Home Group and Insignia Health join forces to reduce pressure on primary care

August 2nd, 2018 in Home Group News

press release

Following a successful 12-month pilot in Durham and Birmingham, Home Group and Insignia Health are formally launching a national partnership that will see housing play a significant role in patient activation.

As one of the UK’s largest providers of integrated health and housing, Home Group will adopt Insignia Health’s Patient Activation Measure® (PAM®) survey at eight supported housing schemes with the immediate aim of identifying and providing suitable interventions to empower customers to manage their health effectively. 

Whilst more than 60 healthcare agencies, including CCGs, hospitals and foundation trusts, are licensed by Insignia Health to use PAM, Home Group is the first housing provider to enter into a direct contract to use PAM.  As such, a number of colleagues have already been trained to administer the survey and provide health coaching based on a customer’s PAM score and level of activation.

Rachael Byrne, executive director – new models of care, Home Group, said: “PAM will play a key role in our approach to whole-person care, allowing us to tailor resource effectively, and empower customers to live healthier lives.

“As a housing provider, we are very well placed to provide the day-to-day coaching with customers who need extra support, enabling them to increase their activation over time and therefore better manage their health, thus reducing pressures on primary care services.”

What is PAM?

The Patient Activation Measure was developed by researchers at the University of Oregon (USA) and is licensed by Insignia Health.  PAM provides insight into a person’s knowledge, skills and confidence for self-managing one’s overall health, including long-term conditions.

PAM segments individuals into one of four activation levels along an empirically derived 100-point scale.  Each level provides insight into an extensive array of health-related characteristics, including attitudes, motivators, and behaviours.  

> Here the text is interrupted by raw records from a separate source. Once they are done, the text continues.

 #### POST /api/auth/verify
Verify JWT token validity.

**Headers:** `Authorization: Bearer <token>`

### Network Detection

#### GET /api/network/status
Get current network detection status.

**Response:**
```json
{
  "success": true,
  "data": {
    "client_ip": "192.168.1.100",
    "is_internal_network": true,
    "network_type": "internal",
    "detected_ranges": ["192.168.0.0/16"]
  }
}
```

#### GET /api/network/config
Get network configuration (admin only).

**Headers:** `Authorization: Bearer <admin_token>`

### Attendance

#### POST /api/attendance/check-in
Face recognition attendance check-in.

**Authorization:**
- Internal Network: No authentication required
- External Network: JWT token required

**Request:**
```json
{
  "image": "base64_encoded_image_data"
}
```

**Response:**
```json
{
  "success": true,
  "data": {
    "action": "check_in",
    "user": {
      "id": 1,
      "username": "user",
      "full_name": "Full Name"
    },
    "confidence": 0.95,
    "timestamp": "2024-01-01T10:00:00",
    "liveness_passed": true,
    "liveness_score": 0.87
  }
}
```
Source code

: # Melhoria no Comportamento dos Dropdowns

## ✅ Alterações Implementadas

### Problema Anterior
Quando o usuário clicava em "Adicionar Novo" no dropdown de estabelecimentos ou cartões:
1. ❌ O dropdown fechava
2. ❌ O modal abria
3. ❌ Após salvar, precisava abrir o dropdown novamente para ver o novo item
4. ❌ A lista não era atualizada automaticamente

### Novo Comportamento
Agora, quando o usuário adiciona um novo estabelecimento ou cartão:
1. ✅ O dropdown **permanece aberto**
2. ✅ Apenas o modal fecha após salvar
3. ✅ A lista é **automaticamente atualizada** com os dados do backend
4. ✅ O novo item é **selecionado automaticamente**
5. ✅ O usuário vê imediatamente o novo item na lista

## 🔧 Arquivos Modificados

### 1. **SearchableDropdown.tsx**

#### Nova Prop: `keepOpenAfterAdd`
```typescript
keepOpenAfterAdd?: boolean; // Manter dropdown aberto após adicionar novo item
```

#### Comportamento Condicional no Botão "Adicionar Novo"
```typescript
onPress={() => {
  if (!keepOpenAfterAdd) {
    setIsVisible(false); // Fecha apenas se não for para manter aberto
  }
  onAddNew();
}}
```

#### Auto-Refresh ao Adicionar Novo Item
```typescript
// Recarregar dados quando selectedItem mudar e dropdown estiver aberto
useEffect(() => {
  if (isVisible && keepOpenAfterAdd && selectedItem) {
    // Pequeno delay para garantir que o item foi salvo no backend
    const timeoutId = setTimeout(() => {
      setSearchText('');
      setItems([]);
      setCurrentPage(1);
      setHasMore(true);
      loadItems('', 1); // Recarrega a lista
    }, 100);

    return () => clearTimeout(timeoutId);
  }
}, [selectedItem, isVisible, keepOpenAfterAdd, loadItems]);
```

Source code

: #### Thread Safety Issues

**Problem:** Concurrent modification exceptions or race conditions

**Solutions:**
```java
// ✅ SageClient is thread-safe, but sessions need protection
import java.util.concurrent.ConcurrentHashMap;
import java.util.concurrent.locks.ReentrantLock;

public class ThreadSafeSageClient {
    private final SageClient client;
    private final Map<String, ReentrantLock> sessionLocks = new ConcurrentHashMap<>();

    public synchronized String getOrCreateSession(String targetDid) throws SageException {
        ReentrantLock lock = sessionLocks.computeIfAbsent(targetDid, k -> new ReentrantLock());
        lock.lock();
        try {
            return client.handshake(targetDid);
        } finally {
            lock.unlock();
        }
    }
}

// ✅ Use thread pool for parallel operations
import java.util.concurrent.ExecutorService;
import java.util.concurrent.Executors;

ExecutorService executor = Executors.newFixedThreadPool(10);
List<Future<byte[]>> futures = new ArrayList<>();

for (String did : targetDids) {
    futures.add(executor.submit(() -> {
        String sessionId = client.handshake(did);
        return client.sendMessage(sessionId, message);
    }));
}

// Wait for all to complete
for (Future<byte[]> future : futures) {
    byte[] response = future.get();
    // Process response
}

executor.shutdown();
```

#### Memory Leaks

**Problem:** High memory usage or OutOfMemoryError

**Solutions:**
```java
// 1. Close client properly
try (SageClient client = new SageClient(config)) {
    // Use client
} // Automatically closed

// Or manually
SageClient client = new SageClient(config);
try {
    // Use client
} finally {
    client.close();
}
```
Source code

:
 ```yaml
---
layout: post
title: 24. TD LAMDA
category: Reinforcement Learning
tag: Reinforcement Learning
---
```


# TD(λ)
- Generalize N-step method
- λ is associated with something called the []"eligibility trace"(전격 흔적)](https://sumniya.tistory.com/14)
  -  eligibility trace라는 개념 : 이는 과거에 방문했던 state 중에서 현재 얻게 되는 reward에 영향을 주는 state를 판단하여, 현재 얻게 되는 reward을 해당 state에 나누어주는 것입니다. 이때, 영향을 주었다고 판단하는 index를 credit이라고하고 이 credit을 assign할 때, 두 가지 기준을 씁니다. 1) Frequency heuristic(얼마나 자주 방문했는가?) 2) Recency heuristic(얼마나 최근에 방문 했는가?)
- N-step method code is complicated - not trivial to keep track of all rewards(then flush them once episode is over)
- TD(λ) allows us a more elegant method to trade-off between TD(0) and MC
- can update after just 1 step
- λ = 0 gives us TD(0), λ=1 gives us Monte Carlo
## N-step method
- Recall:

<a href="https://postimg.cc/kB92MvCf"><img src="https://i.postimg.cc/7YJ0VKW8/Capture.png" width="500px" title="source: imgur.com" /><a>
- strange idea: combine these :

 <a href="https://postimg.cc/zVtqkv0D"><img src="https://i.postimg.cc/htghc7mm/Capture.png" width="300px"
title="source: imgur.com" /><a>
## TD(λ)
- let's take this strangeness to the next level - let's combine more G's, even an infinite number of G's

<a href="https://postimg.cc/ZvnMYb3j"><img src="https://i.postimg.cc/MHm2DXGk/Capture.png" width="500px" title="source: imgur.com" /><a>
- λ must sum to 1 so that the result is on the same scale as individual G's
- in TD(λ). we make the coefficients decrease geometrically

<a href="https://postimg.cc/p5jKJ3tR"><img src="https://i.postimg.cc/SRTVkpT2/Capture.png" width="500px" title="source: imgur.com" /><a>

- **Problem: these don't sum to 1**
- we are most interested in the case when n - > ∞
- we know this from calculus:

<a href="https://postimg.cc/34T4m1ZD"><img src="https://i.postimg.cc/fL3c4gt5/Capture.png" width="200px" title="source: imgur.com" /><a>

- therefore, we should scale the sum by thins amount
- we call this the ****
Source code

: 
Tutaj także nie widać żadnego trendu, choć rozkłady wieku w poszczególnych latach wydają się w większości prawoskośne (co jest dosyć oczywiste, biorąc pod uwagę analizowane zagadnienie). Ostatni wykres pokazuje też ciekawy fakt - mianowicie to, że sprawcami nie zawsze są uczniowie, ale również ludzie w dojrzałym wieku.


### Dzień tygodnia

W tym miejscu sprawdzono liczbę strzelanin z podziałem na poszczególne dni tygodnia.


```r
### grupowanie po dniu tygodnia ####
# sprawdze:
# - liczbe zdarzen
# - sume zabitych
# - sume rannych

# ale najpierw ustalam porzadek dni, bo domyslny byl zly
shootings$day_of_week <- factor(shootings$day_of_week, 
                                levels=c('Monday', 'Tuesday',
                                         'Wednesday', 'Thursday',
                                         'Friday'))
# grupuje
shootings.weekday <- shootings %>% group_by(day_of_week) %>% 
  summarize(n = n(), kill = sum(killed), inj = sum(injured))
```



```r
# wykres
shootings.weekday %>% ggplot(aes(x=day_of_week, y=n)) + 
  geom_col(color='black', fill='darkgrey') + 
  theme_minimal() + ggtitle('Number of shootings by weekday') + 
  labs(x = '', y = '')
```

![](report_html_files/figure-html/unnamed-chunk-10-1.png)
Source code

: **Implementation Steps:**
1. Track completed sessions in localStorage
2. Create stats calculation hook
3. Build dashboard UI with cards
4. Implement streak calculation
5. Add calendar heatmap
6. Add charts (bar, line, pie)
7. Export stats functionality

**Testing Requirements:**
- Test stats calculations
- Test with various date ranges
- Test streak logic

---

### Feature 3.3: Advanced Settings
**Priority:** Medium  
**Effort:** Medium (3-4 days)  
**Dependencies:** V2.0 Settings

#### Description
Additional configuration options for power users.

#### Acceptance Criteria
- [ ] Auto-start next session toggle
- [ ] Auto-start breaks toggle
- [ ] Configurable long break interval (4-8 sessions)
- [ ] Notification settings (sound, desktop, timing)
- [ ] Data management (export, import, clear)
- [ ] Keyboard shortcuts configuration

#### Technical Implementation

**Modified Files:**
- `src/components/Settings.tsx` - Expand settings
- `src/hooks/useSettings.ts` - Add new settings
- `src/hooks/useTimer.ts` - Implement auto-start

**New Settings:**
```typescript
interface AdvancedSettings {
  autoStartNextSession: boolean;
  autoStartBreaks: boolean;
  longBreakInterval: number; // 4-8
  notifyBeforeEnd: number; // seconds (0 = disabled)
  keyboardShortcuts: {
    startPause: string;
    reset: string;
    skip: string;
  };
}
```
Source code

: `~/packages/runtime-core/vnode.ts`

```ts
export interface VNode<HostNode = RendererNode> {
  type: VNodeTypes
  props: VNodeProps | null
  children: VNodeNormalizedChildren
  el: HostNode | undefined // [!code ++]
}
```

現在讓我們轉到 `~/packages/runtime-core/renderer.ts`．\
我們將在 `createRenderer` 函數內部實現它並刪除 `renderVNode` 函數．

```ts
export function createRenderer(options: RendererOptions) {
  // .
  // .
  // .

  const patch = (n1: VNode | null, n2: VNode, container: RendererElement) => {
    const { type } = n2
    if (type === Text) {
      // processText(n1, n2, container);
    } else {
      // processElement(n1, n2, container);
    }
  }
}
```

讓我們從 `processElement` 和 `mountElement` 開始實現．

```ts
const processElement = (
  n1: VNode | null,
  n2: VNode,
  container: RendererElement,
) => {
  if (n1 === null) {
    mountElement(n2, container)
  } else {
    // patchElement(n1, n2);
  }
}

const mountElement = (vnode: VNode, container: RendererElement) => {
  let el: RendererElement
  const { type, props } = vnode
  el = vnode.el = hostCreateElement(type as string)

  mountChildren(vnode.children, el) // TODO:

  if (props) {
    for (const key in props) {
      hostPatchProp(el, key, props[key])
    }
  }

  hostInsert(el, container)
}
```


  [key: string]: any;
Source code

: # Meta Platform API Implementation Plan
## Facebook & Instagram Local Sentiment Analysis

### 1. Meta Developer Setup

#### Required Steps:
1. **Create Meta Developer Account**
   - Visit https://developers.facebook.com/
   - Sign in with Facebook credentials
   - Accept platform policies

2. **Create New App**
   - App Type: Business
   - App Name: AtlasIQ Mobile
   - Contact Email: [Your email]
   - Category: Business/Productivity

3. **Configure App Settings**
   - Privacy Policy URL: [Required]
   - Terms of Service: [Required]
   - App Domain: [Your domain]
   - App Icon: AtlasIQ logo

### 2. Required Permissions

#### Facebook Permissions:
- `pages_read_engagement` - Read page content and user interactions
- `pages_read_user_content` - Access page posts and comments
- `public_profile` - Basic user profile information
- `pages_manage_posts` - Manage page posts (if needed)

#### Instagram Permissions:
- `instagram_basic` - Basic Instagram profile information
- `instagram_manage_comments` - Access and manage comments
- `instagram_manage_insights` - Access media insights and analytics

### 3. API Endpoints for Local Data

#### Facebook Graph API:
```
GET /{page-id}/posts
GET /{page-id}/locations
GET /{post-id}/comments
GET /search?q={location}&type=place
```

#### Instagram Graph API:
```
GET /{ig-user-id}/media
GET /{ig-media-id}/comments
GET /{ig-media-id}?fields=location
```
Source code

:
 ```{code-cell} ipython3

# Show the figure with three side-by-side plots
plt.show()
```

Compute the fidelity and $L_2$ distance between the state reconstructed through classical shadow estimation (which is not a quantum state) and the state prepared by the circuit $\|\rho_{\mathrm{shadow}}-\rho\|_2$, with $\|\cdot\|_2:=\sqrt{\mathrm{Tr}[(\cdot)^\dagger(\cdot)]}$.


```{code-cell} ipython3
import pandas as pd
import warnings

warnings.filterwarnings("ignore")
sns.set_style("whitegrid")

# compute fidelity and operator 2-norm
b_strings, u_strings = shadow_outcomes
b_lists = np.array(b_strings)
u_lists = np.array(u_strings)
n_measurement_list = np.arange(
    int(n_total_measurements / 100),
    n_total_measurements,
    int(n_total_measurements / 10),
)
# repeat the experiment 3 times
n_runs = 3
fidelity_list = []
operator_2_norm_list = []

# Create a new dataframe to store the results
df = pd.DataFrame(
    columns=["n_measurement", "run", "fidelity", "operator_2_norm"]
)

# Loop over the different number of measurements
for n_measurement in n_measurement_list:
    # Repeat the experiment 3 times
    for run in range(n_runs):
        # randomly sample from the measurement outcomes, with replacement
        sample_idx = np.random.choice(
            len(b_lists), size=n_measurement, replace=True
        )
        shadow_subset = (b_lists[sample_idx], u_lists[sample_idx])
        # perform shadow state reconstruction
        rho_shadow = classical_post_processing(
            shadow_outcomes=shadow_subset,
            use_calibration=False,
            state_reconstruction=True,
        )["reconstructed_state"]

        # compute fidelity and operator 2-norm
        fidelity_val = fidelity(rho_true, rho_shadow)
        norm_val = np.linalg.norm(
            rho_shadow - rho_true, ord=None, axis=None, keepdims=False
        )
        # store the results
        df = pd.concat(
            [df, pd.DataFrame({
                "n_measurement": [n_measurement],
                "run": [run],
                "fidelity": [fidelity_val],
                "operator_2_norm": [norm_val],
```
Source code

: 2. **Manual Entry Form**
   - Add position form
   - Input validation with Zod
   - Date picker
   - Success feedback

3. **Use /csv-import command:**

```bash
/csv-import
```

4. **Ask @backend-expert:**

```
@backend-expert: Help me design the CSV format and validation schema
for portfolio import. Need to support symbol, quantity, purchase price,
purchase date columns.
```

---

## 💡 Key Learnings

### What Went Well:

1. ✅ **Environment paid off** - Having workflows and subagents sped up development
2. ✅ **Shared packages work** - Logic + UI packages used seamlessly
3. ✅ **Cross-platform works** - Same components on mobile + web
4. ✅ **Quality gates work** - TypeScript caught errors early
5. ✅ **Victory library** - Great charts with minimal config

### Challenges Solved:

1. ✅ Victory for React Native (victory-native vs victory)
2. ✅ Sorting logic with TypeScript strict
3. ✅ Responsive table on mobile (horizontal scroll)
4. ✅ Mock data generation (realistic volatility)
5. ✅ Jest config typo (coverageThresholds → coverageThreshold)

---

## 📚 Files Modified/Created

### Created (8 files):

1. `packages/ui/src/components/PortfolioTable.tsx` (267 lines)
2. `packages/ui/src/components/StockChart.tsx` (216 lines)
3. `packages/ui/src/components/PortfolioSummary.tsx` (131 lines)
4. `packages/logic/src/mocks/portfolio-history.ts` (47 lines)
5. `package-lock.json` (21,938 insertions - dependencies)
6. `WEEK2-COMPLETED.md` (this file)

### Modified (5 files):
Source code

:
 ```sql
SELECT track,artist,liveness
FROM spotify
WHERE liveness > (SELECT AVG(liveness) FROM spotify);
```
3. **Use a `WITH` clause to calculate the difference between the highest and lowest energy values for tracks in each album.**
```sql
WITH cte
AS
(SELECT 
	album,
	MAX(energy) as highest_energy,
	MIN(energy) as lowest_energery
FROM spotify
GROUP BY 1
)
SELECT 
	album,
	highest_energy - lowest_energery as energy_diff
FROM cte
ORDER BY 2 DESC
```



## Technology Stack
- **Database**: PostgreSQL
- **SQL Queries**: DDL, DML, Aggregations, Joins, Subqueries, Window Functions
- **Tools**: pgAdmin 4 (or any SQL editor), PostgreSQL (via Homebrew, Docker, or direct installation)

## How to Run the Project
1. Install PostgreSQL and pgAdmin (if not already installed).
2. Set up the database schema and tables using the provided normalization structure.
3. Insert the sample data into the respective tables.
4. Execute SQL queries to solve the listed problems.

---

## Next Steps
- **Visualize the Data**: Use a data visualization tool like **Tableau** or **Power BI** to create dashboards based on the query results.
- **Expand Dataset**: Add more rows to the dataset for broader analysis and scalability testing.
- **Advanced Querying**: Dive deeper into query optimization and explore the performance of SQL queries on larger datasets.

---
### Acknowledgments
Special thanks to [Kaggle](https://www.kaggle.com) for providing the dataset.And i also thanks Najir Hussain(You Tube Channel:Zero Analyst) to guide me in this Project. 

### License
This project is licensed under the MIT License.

Individuals in the lowest activation level typically do not yet understand the importance of their role in managing their own health, and may have significant knowledge gaps and limited self-management skills.  Individuals in the highest activation level tend to be more proactive with their health, have developed strong self-management skills, and are resilient in times of stress or change.

“Completing PAM is the starting point,” said Chris Delaney, CEO, Insignia Health.  “Knowing a person’s level of activation will help coaches and providers more effectively tailor their conversations and care plans to the self-management abilities of the individuals they support.  The support Home Group brings to the in-home setting further amplifies the benefits of PAM-based support for patients lower in activation who often feel isolated and lack a social support network.”  

As a national housing provider, Home Group, which already partners with 10 NHS trusts in the delivery of step up, step down and independent supported living services, is able to deliver PAM-based coaching on behalf of health trusts. Indeed, during Home Group’s PAM pilot, a 98% increase in PAM score was seen in patients who received coaching, showing that tailored interventions are key in increasing activation scores.

Additionally, the organisation reported a 32% increase in overall wellbeing, and a 45% increase in quality of life for all who took part.

Rachael added: “We know that health professionals often spend a disproportionate amount of their time dealing with social issues when patients present with, for example, mental illness that is exacerbated by housing problems, financial strain or isolation.

“I believe that housing has a role to play in alleviating this pressure, so that GPs, for example, can ensure their appointments are spent on genuine medical concerns. Not only that, as patients will have a better understanding of their conditions, conversations can more quickly get to the nub of the problem.

“In a nutshell, I see it as an opportunity for sectors to come together, share the load and deliver better outcomes for patients.”